Ini bukan berarti orang percaya boleh hidup semaunya, melainkan bahwa hidup mereka kini dipimpin oleh Roh Kudus, bukan oleh huruf hukum. Dalam Roma 8:2, Paulus menulis: “Roh, yang memberi hidup, telah memerdekakan kamu dalam Kristus dari hukum dosa dan hukum maut.”

4. Perbedaan antara Hukum Moral dan Hukum Seremonial

Untuk memahami lebih dalam ajaran Paulus, penting untuk membedakan antara dua jenis hukum dalam Taurat: hukum moral dan hukum seremonial.

  • Hukum moral adalah prinsip-prinsip etis yang bersifat universal dan kekal, seperti Sepuluh Perintah Allah. Hukum ini mencerminkan sifat dan kehendak Allah, dan tetap berlaku dalam kehidupan orang percaya. Misalnya, larangan membunuh, berzinah, mencuri, dan menyembah berhala tetap relevan.

  • Hukum seremonial mencakup peraturan tentang korban, upacara keagamaan, makanan halal-haram, sunat, dan hari-hari raya. Hukum ini bersifat simbolik dan menunjuk kepada Kristus sebagai penggenapannya.

Paulus sering berbicara tentang hukum dalam konteks hukum seremonial yang sudah digenapi oleh Kristus. Dalam Kolose 2:16-17, ia menulis:

“Karena itu janganlah kamu biarkan orang menghukum kamu mengenai makanan dan minuman atau mengenai hari raya, bulan baru ataupun hari Sabat; semuanya ini hanyalah bayangan dari apa yang harus datang, sedang wujudnya ialah Kristus.”

Dengan kata lain, hukum-hukum seremonial dalam Taurat hanya bayangan dari realitas yang datang dalam Kristus. Maka setelah Kristus datang, hukum-hukum tersebut tidak lagi mengikat secara harfiah, karena tujuannya telah tercapai.

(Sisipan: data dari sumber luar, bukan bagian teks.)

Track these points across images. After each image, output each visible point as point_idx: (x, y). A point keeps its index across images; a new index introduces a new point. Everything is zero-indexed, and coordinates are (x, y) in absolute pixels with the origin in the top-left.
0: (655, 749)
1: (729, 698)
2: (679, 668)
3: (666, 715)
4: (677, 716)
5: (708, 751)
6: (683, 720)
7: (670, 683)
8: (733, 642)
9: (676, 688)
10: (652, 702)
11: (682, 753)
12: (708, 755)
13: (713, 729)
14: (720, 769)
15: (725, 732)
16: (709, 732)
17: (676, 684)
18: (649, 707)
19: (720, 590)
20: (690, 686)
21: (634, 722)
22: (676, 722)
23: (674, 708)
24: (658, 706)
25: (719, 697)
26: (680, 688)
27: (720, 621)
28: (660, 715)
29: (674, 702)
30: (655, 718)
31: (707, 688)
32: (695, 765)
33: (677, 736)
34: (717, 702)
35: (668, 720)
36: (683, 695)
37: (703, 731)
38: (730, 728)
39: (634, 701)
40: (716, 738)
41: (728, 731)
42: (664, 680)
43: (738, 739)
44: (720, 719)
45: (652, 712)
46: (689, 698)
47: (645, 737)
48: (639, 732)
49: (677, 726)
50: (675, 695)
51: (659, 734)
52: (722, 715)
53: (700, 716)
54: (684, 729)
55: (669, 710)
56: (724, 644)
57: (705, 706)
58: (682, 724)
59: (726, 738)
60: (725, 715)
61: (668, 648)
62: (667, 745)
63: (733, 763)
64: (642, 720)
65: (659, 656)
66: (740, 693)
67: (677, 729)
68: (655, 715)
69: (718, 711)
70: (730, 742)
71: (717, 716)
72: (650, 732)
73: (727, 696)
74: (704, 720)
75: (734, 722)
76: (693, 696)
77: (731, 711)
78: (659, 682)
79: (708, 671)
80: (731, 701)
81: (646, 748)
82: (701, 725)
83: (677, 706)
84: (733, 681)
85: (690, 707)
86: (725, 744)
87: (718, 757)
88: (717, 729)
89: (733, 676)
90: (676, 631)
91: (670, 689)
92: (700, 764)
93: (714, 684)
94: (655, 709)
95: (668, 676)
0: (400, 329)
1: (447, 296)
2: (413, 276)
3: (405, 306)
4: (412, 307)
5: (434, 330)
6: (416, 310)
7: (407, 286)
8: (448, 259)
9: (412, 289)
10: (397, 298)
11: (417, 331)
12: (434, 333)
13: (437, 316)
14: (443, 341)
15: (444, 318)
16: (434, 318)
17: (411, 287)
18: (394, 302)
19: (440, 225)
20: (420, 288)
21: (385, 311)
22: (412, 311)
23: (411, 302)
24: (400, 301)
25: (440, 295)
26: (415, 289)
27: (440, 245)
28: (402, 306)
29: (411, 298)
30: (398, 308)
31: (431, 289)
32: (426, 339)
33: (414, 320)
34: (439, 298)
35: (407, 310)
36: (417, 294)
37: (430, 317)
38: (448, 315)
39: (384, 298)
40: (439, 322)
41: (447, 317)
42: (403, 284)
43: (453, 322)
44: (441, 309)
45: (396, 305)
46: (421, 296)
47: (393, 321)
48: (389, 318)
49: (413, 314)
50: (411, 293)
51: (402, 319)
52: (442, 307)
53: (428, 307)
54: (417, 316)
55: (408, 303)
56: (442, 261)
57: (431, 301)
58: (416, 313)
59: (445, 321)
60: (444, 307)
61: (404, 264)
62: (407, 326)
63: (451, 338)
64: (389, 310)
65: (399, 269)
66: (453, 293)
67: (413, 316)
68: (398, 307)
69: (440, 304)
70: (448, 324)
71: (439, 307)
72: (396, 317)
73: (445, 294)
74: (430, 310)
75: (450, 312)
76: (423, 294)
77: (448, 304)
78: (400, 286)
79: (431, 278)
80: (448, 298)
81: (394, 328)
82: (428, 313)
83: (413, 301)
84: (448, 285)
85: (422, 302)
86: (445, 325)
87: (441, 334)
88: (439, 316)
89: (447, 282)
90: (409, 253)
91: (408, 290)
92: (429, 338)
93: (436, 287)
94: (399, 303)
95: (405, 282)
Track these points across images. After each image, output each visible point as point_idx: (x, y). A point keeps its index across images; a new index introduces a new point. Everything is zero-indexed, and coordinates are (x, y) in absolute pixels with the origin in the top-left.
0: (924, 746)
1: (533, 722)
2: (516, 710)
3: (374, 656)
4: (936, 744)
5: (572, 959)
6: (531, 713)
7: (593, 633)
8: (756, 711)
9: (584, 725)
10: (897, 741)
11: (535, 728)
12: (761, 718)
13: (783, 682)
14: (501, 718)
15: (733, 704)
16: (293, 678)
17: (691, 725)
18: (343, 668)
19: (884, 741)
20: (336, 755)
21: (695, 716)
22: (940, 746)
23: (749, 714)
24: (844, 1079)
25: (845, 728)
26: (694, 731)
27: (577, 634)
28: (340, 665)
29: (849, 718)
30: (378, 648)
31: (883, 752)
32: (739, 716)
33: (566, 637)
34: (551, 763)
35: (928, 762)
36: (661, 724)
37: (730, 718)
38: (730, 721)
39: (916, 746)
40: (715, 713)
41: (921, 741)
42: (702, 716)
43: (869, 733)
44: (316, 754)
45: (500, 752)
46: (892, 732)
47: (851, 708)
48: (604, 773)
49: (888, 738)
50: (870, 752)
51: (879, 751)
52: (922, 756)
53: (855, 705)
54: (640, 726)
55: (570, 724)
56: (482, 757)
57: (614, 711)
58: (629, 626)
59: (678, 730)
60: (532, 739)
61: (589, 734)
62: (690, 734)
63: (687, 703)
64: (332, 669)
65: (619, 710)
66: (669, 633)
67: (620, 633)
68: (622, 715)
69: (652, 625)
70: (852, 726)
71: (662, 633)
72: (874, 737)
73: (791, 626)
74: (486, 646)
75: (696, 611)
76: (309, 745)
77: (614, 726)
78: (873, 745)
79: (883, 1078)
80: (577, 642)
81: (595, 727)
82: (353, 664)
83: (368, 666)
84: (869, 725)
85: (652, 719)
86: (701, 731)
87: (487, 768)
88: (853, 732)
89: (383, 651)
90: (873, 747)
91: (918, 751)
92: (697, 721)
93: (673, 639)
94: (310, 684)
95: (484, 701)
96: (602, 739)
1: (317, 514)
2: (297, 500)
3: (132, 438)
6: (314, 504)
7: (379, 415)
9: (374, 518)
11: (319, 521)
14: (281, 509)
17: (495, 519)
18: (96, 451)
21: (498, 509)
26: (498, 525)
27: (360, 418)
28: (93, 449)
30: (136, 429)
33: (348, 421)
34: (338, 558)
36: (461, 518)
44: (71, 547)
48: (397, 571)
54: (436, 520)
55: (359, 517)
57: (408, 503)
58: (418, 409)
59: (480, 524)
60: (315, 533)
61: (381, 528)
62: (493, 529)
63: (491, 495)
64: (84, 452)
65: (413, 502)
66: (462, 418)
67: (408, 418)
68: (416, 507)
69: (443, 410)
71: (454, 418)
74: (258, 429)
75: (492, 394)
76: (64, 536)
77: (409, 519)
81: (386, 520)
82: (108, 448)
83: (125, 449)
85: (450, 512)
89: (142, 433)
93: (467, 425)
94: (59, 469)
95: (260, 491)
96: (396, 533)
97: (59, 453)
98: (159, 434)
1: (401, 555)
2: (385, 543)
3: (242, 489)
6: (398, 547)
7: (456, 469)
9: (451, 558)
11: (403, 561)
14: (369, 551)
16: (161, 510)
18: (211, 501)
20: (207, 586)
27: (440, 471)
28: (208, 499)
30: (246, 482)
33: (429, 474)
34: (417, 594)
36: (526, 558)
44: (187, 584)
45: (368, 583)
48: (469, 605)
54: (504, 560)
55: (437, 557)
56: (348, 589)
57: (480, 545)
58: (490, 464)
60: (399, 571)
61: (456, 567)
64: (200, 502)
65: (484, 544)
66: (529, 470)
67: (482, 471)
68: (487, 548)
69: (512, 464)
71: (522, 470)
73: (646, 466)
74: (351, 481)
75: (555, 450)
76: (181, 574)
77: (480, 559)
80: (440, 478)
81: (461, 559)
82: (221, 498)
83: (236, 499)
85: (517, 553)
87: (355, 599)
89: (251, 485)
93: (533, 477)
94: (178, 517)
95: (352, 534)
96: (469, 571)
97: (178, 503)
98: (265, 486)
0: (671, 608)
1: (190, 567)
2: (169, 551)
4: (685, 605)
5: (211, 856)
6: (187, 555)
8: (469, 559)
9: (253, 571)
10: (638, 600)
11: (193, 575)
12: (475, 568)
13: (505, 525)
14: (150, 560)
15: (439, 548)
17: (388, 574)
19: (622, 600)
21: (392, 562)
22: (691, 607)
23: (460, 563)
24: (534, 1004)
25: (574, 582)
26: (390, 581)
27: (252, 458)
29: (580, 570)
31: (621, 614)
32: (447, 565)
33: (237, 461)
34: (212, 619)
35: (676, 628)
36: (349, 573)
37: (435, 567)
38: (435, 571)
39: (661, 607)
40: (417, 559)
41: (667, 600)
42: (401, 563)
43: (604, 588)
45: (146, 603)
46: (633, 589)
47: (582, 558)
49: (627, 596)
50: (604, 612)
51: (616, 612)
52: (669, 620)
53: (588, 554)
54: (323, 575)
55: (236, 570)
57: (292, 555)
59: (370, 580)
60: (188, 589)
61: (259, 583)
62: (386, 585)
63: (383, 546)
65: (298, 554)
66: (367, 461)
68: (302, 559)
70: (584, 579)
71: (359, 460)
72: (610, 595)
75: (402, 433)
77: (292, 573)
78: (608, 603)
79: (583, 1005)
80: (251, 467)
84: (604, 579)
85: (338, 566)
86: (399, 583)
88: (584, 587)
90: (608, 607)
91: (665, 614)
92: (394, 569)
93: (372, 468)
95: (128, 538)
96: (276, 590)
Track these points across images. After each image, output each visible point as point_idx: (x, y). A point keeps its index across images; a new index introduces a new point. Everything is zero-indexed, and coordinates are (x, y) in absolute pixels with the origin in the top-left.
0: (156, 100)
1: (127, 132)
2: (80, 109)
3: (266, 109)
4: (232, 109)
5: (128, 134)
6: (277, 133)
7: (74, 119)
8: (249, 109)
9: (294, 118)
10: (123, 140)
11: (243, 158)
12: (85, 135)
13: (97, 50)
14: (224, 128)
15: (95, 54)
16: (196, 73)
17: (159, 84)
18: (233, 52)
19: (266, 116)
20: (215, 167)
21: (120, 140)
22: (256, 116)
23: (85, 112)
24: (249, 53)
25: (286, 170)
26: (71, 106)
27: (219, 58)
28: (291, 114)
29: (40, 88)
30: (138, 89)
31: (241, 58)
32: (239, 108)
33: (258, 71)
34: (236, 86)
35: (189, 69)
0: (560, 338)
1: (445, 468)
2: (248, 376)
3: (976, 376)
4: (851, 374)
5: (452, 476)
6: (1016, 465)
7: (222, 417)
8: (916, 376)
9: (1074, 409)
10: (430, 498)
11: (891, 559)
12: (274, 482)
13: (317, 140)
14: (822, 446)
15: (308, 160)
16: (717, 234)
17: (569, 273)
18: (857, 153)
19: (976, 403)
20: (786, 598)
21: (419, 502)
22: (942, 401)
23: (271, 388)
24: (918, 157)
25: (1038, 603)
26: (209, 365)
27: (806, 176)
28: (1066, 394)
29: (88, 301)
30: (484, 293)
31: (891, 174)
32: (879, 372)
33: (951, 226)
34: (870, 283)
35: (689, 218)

Namun, hukum moral tetap diteguhkan oleh Paulus. Dalam Roma 13:8-10, ia menjelaskan bahwa kasih adalah penggenapan hukum Taurat. Jadi, orang percaya tidak hidup tanpa hukum, melainkan hidup dalam kasih yang memampukan mereka memenuhi kehendak Allah.


Kesimpulan

Dari keempat poin di atas, jelas bahwa Rasul Paulus tidak membatalkan Taurat, melainkan menjelaskan bahwa:

  1. Taurat digenapi dalam Kristus.

  2. Keselamatan tidak datang dari Taurat, tetapi dari iman.

  3. Kristus adalah tujuan dan kegenapan dari Taurat.

  4. Hukum moral tetap berlaku, sementara hukum seremonial telah digenapi.

Paulus mengajarkan bahwa hukum Taurat memiliki fungsi yang penting dalam rencana Allah, tetapi hanya Kristus yang dapat menyelamatkan manusia. Maka, iman kepada Kristus bukan pembatalan Taurat, tetapi penggenapan dan pemenuhan tujuan sejatinya. Orang percaya tidak lagi hidup di bawah kutukan hukum, tetapi dipimpin oleh Roh Kudus dalam hidup yang baru. Dengan demikian, pengajaran Paulus tentang Taurat tidak bertentangan dengan iman Kristen, melainkan mendalamkan pemahaman kita tentang karya keselamatan Allah dalam sejarah umat manusia.